The Lebanese analyst further claimed in his article that Israel foiled two possible prisoner exchange deals that could have been carried out at "a lower cost" for
Israel.
He said that immediately after Regev and Goldwasser were kidnapped in a cross-border raid on July 12, 2006, Hizbullah offered to release them in exchange for Samir Kuntar.

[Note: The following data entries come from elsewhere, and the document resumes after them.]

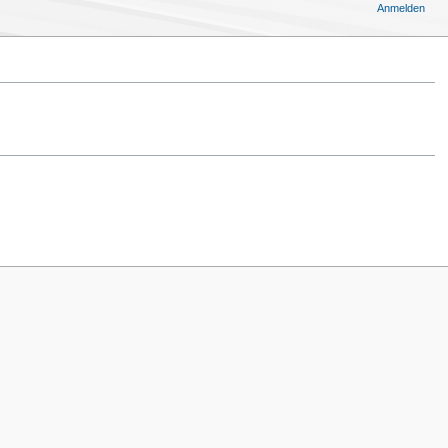
Anmelden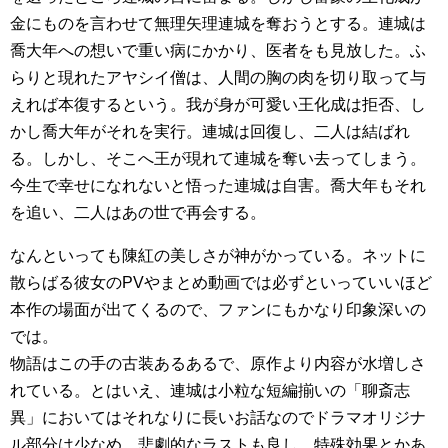
金にものを言わせて無理矢理連城を奪おうとする。連城は
喬大年への想いで重い病にかかり、医者をも見放した。ふ
らりと現れたアヤシイ僧は、人間の胸の肉を切り取って与
えれば本復するという。我が身が可愛い王化成は拒否、し
かし喬大年がそれを実行。連城は回復し、二人は結ばれ
る。しかし、そこへ王が現れて連城を奪い去ってしまう。
今生で幸せになれないと悟った連城は自害。喬大年もそれ
を追い、二人はあの世で再会する。
なんといっても陳紅の美しさが神がかっている。ネットに
散らばる彼女のPVやまとめ動画では必ずといっていいほど
本作の場面が出てくるので、ファンにもかなり印象深いの
では。
物語はこの手の古装あるあるで、原作より内容が水増しさ
れている。とはいえ、連城は小粒な短編揃いの「聊斎志
異」においてはそれなりに長いお話なのでドラマオリジナ
ル部分は少なめ。悲劇的なラストも良し。特殊効果とかあ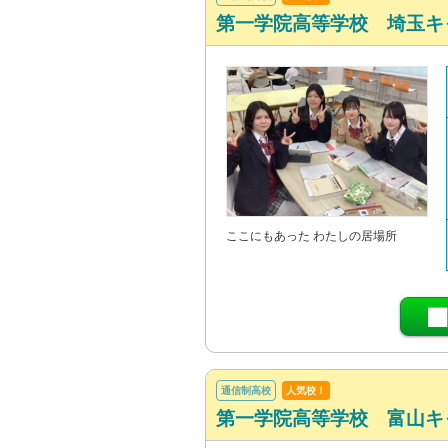
第一学院高等学校 埼玉キ
ここにもあった わたしの居場所
通信制高校
人気校！
第一学院高等学校 富山キ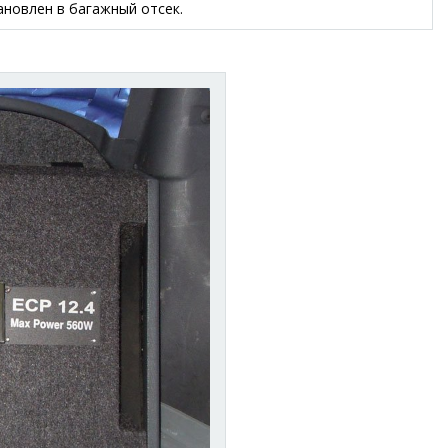
новлен в багажный отсек.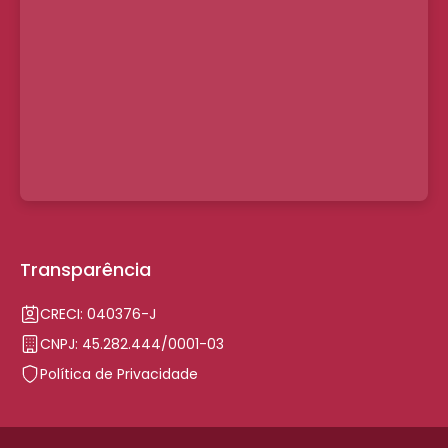
Transparência
CRECI: 040376-J
CNPJ: 45.282.444/0001-03
Política de Privacidade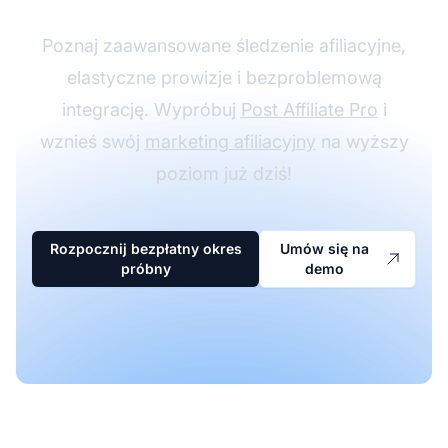
Poznaj zaawansowane śledzenie afiliacyjne,
elastyczne prowizje i bezproblemową
integrację. Wypróbuj
Post Affiliate Pro
i
wznieś swój
marketing afiliacyjny
na wyższy
poziom już dziś!
Rozpocznij bezpłatny okres
Umów się na
próbny
demo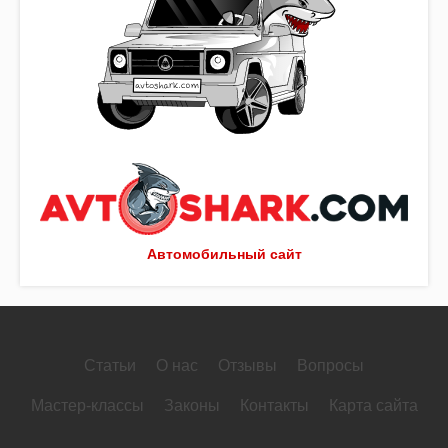
Автомобильный сайт
Статьи
О нас
Отзывы
Вопросы
Мастер-классы
Законы
Контакты
Карта сайта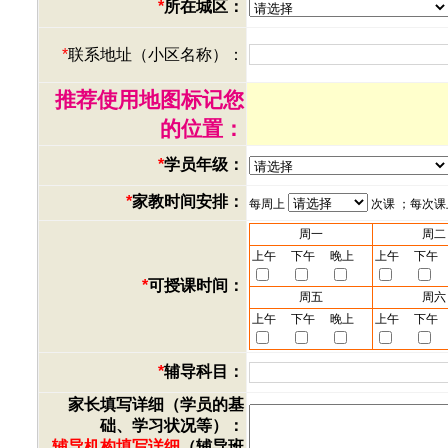
*
所在城区：
*
联系地址（小区名称）：
推荐使用地图标记您
的位置：
*
学员年级：
*
家教时间安排：
每周上
次课 ；每次
周一
周二
上午
下午
晚上
上午
下午
*
可授课时间：
周五
周六
上午
下午
晚上
上午
下午
*
辅导科目：
家长填写详细（学员的基
础、学习状况等）：
辅导机构填写详细
（辅导班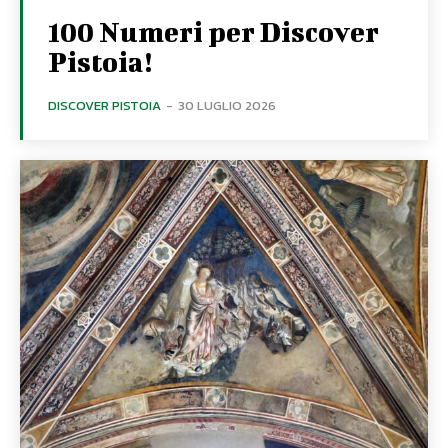
100 Numeri per Discover
Pistoia!
DISCOVER PISTOIA
-
30 LUGLIO 2026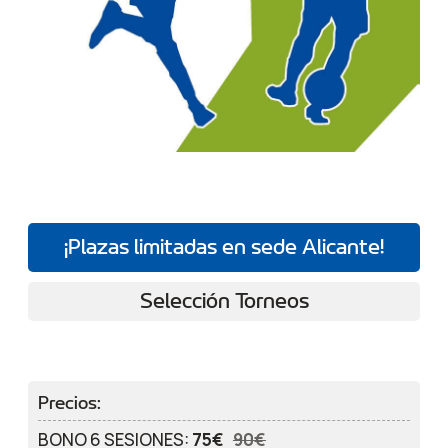
¡Plazas limitadas en sede Alicante!
Selección Torneos
Precios:
BONO 6 SESIONES:
75€
90€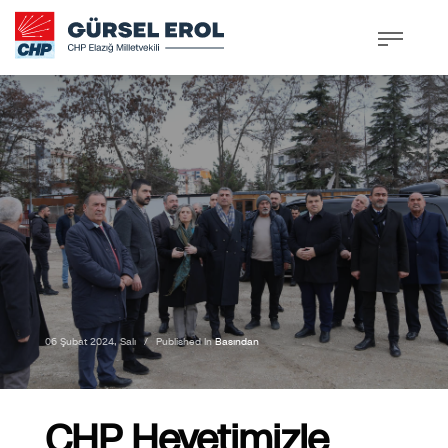
06 Şubat 2024, Salı
/
Published In
Basından
CHP Heyetimizle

After the conclusion of the Second Lebanon War, he said, Israel declined an offer by Hizbullah to free the captive soldiers in exchange for the release of Kuntar and the rest of the Lebanese prisoners.
El-Amin said Hizbullah's demands currently include the release of all the Lebanese prisoners, including Kuntar, the return of the bodies of all of the Hizbullah gunmen who were killed in action, Israel's disclosure of details on the fate of Lebanese prisoner Yehiya Saqaf and that of four Iranian diplomats who went missing in the 1980s.
The Shiite group is also demanding that Israel also disclose maps of mine fields it left behind during the IDF's withdrawal from Lebanon in 2000 as well as information on the sites it had attacked with cluster bombs during the final hours of the Second Lebanon War. In addition, the group also wants Israel to release a large number of Palestinian prisoners.
The analyst said that in return Hizbullah agreed to return the two captive soldiers and the remains of other IDF soldiers who were killed in the war, offer a detailed report on the Shiite group's efforts regarding missing Israeli navigator Ron Arad. Hizbullah even agreed to implement the exchange deal in several stages, el-Amin said.